Input for this task:
══════════════════════════════

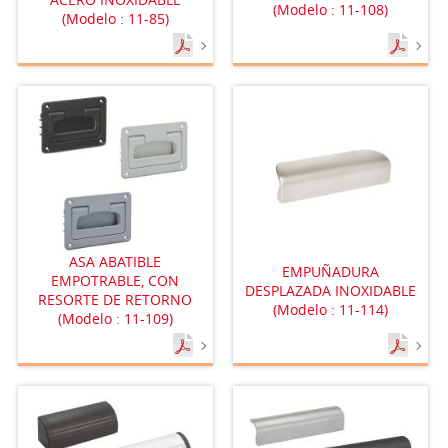
(Modelo : 11-108)
(Modelo : 11-85)
ASA ABATIBLE
EMPUÑADURA
EMPOTRABLE, CON
DESPLAZADA INOXIDABLE
RESORTE DE RETORNO
(Modelo : 11-114)
(Modelo : 11-109)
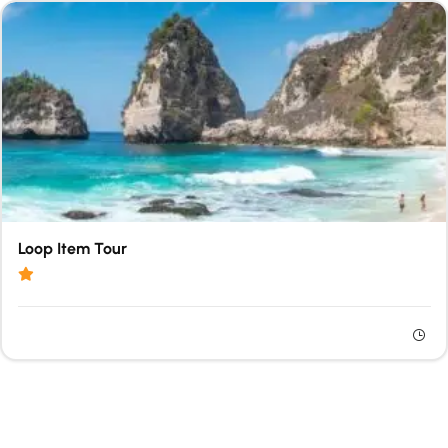
Loop Item Tour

══════════════════════════════

Assignment: Omit the pictures, then give every record back exactly as it stands.

Written solution:
(Modelo : 11-108)
(Modelo : 11-85)
ASA ABATIBLE
EMPUÑADURA
EMPOTRABLE, CON
DESPLAZADA INOXIDABLE
RESORTE DE RETORNO
(Modelo : 11-114)
(Modelo : 11-109)
Loop Item Tour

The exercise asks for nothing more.